Fat tears streamed down my cheeks as I nursed my daughter, Savannah, for the very last time. At 14 months old, she treated this nursing session like every other time since she was born, taking what she needed and lazing back satisfactorily when she was finished. She had no clue, but I knew it would be our last time breastfeeding.
I’d been actively weaning for a few months, slowly cutting out one pump or nursing session at a time to avoid clogs and other complications I’d been prone to in the past. Though I’d expected this day to come for awhile, I’ll never forget this moment full of such pride and melancholy.
I expected those tears, but what I didn’t expect was the intense sadness and anxiety in the weeks that followed.
Exasperated and sad, I did some research and found that a weaning-related depression, a niche of postpartum depression, is common, though rarely talked about. I felt this “AHA!” moment when I figured out that my woes were related to a hormonal shift — one that a new mom has little control over and can bring down her whole world. Turns out, I had been experiencing these big surges in prolactin and oxytocin (a.k.a. “the love hormone”) for over a year every time Savannah nursed, and then one day, those surges suddenly stopped.
I don’t want to be overly dramatic — I experienced a bout of major depression in my early twenties and this experience was not remotely comparable — but here’s what I wish someone had shared with me before I weaned Savannah:
Weaning-related depression is a real condition, and a lot of moms have been through it before. You will get through it too.
I recently shared my experience with weaning-related depression via a photo on Instagram and was overwhelmed with the number of responses from family, friends, and acquaintances who shared similar stories of sadness tied to the end of a nursing relationship.
By sharing my story on social media, I learned that my own mother had the same feelings when she was forced to wean me as a newborn, and then after weaning each of my brothers. I read messages from friends who felt the same way as I did, but had never spoken to anyone about it before because they felt so alone in their struggles.
Most importantly, I learned that whether you wean by choice or are forced to wean due to other nursing complications, we can all feel similar pangs of sadness, guilt, and sometimes even depression related to stopping breastfeeding.
At six weeks post-weaning, I am feeling much more emotionally balanced and back to normal. I don’t regret a single second of choosing to nurse Savannah for over a year, even if we had some bumps in the road along the way. I am thankful everyday that we were able to overcome obstacles to have a successful nursing journey.
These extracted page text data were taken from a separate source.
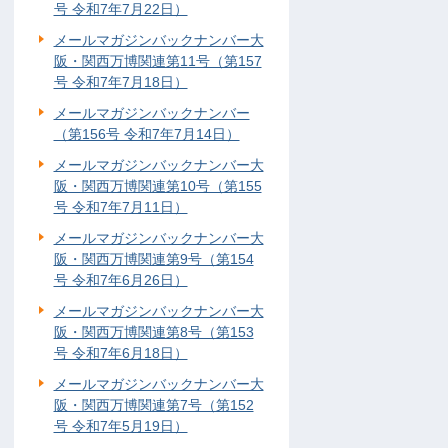
号 令和7年7月22日）
メールマガジンバックナンバー大
阪・関西万博関連第11号（第157
号 令和7年7月18日）
メールマガジンバックナンバー
（第156号 令和7年7月14日）
メールマガジンバックナンバー大
阪・関西万博関連第10号（第155
号 令和7年7月11日）
メールマガジンバックナンバー大
阪・関西万博関連第9号（第154
号 令和7年6月26日）
メールマガジンバックナンバー大
阪・関西万博関連第8号（第153
号 令和7年6月18日）
メールマガジンバックナンバー大
阪・関西万博関連第7号（第152
号 令和7年5月19日）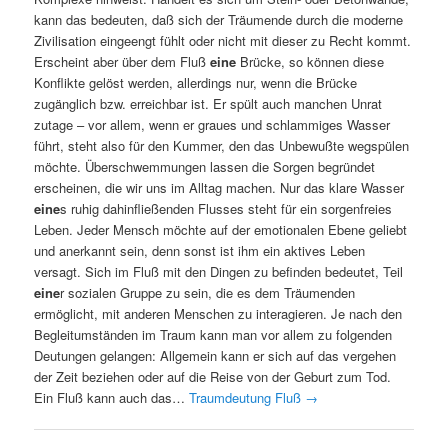
kann das bedeuten, daß sich der Träumende durch die moderne
Zivilisation eingeengt fühlt oder nicht mit dieser zu Recht kommt.
Erscheint aber über dem Fluß
eine
Brücke, so können diese
Konflikte gelöst werden, allerdings nur, wenn die Brücke
zugänglich bzw. erreichbar ist. Er spült auch manchen Unrat
zutage – vor allem, wenn er graues und schlammiges Wasser
führt, steht also für den Kummer, den das Unbewußte wegspülen
möchte. Überschwemmungen lassen die Sorgen begründet
erscheinen, die wir uns im Alltag machen. Nur das klare Wasser
eine
s ruhig dahinfließenden Flusses steht für ein sorgenfreies
Leben. Jeder Mensch möchte auf der emotionalen Ebene geliebt
und anerkannt sein, denn sonst ist ihm ein aktives Leben
versagt. Sich im Fluß mit den Dingen zu befinden bedeutet, Teil
eine
r sozialen Gruppe zu sein, die es dem Träumenden
ermöglicht, mit anderen Menschen zu interagieren. Je nach den
Begleitumständen im Traum kann man vor allem zu folgenden
Deutungen gelangen: Allgemein kann er sich auf das vergehen
der Zeit beziehen oder auf die Reise von der Geburt zum Tod.
Ein Fluß kann auch das…
Traumdeutung Fluß
→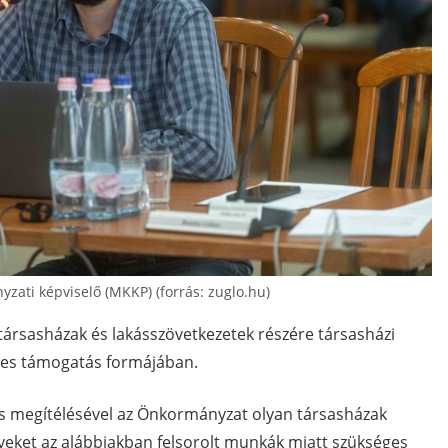
yzati képviselő (MKKP) (forrás: zuglo.hu)
n társasházak és lakásszövetkezetek részére társasházi
ntes támogatás formájában.
 megítélésével az Önkormányzat olyan társasházak
elyeket az alábbiakban felsorolt munkák miatt szükséges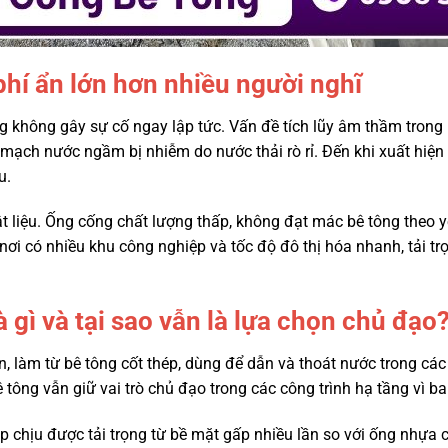
phí ẩn lớn hơn nhiều người nghĩ
ờng không gây sự cố ngay lập tức. Vấn đề tích lũy âm thầm trong
mạch nước ngầm bị nhiễm do nước thải rò rỉ. Đến khi xuất hiện 
u.
t liệu. Ống cống chất lượng thấp, không đạt mác bê tông theo 
nơi có nhiều khu công nghiệp và tốc độ đô thị hóa nhanh, tải tr
 gì và tại sao vẫn là lựa chọn chủ đạo
n, làm từ bê tông cốt thép, dùng để dẫn và thoát nước trong cá
ông vẫn giữ vai trò chủ đạo trong các công trình hạ tầng vì ba 
ép chịu được tải trọng từ bề mặt gấp nhiều lần so với ống nhựa 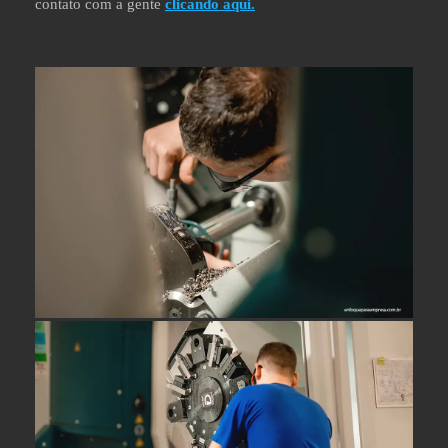
contato com a gente
clicando aqui.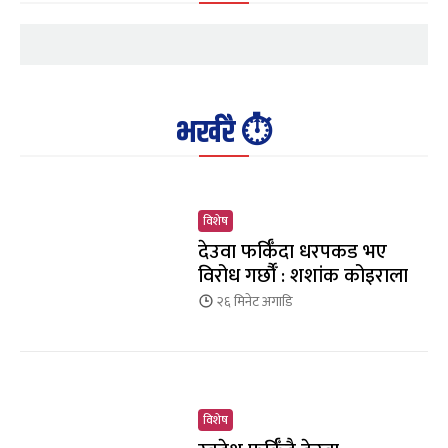
भर्खरै ⏱️
विशेष
देउवा फर्किँदा धरपकड भए
विरोध गर्छौँं : शशांक कोइराला
२६ मिनेट
अगाडि
विशेष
And yes, I still plan to nurse my next child despite my bout with weaning-related depression, because I believe in the scientific benefits of breastfeeding for both mom and baby and the special bond that nursing creates.
Please know that if you’re feeling sad or anxious during or after weaning, you are not alone. If your feelings are getting worse, don’t be afraid to seek help from a professional, or at least make your feelings known. You might be surprised to find out how many other women are going through the same exact thing.